Objetos elegantes, asuntos que valían la pena ser escuchados, episodios grotescos, ocurrencias enloquecidas, pensamientos sonoros que aceleraban el latido del corazón, celebraciones carnavalescas, la impermanencia de las cosas eran germinaciones del gozar los restos de su último bombón de chocolate y nuez triturada con coñac en la cavidad bucal, una verdadera fiesta junto al calor del fuego de un mayo naciente. Mientras las luciérnagas se comunicaban a través de una brillantez frente a la luz del revestimiento frontal de la ventana del segundo piso de la pensión.
La enorme diversidad fundía fragmentos en una cotidianeidad donde el recuerdo de las caricias pertenecía a mundos de otras dimensiones, donde la lisura existía junto a las tonalidades que aparecían en pociones de sueños, entre la representación tenue y la nada, similar a la estructura amorfa de lo sagrado, donde salía y entraba a esos espacios del deseo con facilidad.
El pasaje a la adversidad duró lo que un suspiro tarda en llegar al interior del cuerpo y devolver el aire a un afuera tan gris en el día después.

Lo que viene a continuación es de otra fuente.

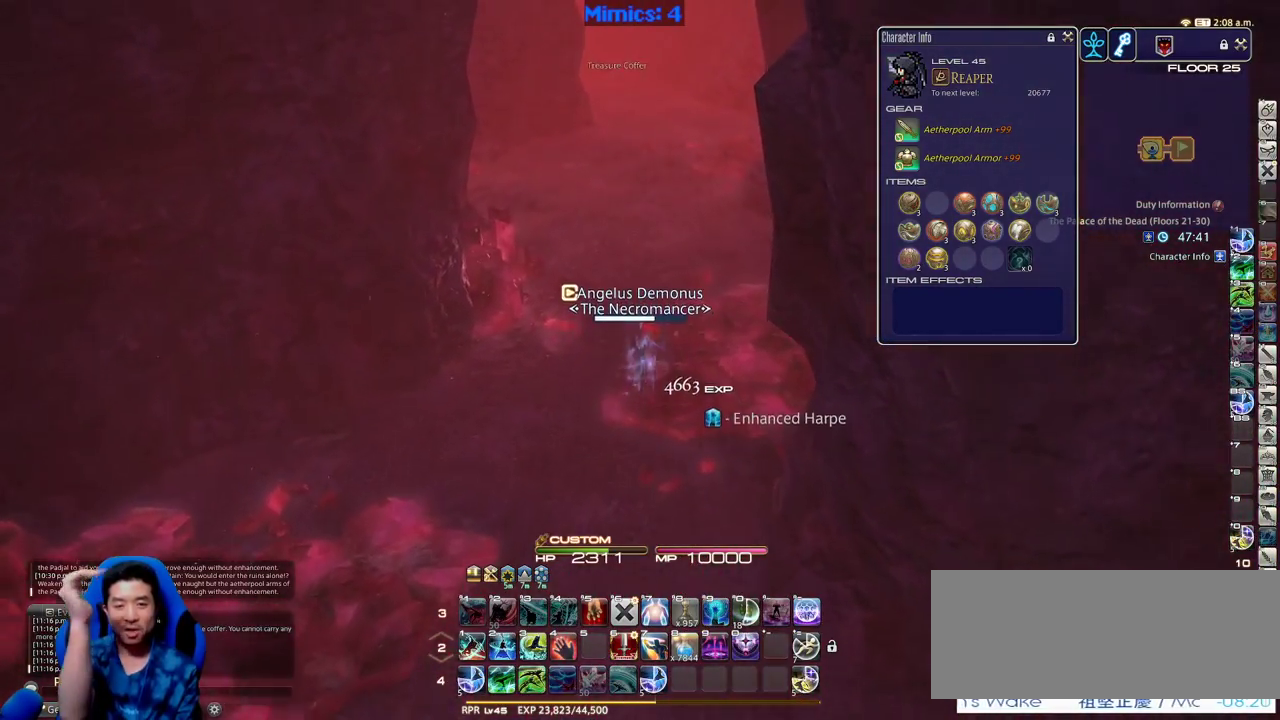
{"keys": ["w"], "events": []}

En pocos segundos después de una volanteada en la puerta de una fábrica, llegó la taquera y quedaron atrapadxs en aquel auto cuya sirena rememoraría siempre.
La petiza tenía un apodo en el encierro: un número, era la 5783, se hallaba despojada de su nombre excepto en Tribunales o cuando se presentaba su abogado, era una cifra, ni raíces cuadradas ni logarítmicas. Le recordaba lo que sus abuelxs contaban sobre los sufrientes cuerpos de familiares en campos de concentración nazi, los de Polonia y Odessa, los que habían vivido el horror de cerca quedando huellas en la piel y en el alma, dígitos que identificaban hasta dónde llega el racismo.
Así comenzaba el ritual de la transitoriedad, un pasaje desde el interior de su mundo y las vivencias reales que escapaban a la sensibilidad.
No podía observar a todos con la misma intensidad, algunos sucesos los vivía en forma vertical, sitios no compartidos, el aislamiento derrumbaba emociones.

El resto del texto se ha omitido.